ENTRIES SUPPLIED:
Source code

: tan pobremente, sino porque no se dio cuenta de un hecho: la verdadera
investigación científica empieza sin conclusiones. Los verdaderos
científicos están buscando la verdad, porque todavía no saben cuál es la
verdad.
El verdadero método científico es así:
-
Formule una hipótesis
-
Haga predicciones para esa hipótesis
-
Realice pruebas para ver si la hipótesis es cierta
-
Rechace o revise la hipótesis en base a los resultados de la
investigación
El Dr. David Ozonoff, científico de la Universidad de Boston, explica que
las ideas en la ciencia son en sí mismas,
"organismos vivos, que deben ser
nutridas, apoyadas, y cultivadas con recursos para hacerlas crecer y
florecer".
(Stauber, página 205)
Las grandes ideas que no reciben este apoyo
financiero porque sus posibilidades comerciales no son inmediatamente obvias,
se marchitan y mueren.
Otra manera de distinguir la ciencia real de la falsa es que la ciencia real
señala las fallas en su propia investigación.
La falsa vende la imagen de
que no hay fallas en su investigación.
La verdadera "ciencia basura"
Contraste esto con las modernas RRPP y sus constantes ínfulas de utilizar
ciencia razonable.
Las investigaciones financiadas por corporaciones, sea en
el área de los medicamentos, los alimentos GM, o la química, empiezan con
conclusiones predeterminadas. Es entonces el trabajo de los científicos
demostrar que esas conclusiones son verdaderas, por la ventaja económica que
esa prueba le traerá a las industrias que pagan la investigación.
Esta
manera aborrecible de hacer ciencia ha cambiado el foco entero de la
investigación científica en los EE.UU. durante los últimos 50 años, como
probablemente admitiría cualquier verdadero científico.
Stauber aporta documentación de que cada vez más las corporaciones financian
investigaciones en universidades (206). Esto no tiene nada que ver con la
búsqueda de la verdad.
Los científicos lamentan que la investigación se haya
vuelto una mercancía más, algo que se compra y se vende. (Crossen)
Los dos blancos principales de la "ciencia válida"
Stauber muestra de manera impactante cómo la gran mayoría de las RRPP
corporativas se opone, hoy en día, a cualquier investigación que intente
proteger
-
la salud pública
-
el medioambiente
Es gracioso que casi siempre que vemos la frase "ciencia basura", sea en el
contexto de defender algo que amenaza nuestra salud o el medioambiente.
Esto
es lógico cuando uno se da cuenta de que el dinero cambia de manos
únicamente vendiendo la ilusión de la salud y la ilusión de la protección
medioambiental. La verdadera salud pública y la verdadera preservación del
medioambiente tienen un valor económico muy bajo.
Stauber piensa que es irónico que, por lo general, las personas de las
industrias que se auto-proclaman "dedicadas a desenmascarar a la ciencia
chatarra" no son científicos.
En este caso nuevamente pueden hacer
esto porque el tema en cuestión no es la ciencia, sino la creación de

PROMPT: Update the lines starting at the one that contains "hecho: la verdadera" and ending at the one that contains "búsqueda de la verdad." by replacing "corporaciones" with "empresas". Return only those lines, with nothing else changed.

EXERCISE RESULT:
: tan pobremente, sino porque no se dio cuenta de un hecho: la verdadera
investigación científica empieza sin conclusiones. Los verdaderos
científicos están buscando la verdad, porque todavía no saben cuál es la
verdad.
El verdadero método científico es así:
-
Formule una hipótesis
-
Haga predicciones para esa hipótesis
-
Realice pruebas para ver si la hipótesis es cierta
-
Rechace o revise la hipótesis en base a los resultados de la
investigación
El Dr. David Ozonoff, científico de la Universidad de Boston, explica que
las ideas en la ciencia son en sí mismas,
"organismos vivos, que deben ser
nutridas, apoyadas, y cultivadas con recursos para hacerlas crecer y
florecer".
(Stauber, página 205)
Las grandes ideas que no reciben este apoyo
financiero porque sus posibilidades comerciales no son inmediatamente obvias,
se marchitan y mueren.
Otra manera de distinguir la ciencia real de la falsa es que la ciencia real
señala las fallas en su propia investigación.
La falsa vende la imagen de
que no hay fallas en su investigación.
La verdadera "ciencia basura"
Contraste esto con las modernas RRPP y sus constantes ínfulas de utilizar
ciencia razonable.
Las investigaciones financiadas por empresas, sea en
el área de los medicamentos, los alimentos GM, o la química, empiezan con
conclusiones predeterminadas. Es entonces el trabajo de los científicos
demostrar que esas conclusiones son verdaderas, por la ventaja económica que
esa prueba le traerá a las industrias que pagan la investigación.
Esta
manera aborrecible de hacer ciencia ha cambiado el foco entero de la
investigación científica en los EE.UU. durante los últimos 50 años, como
probablemente admitiría cualquier verdadero científico.
Stauber aporta documentación de que cada vez más las empresas financian
investigaciones en universidades (206). Esto no tiene nada que ver con la
búsqueda de la verdad.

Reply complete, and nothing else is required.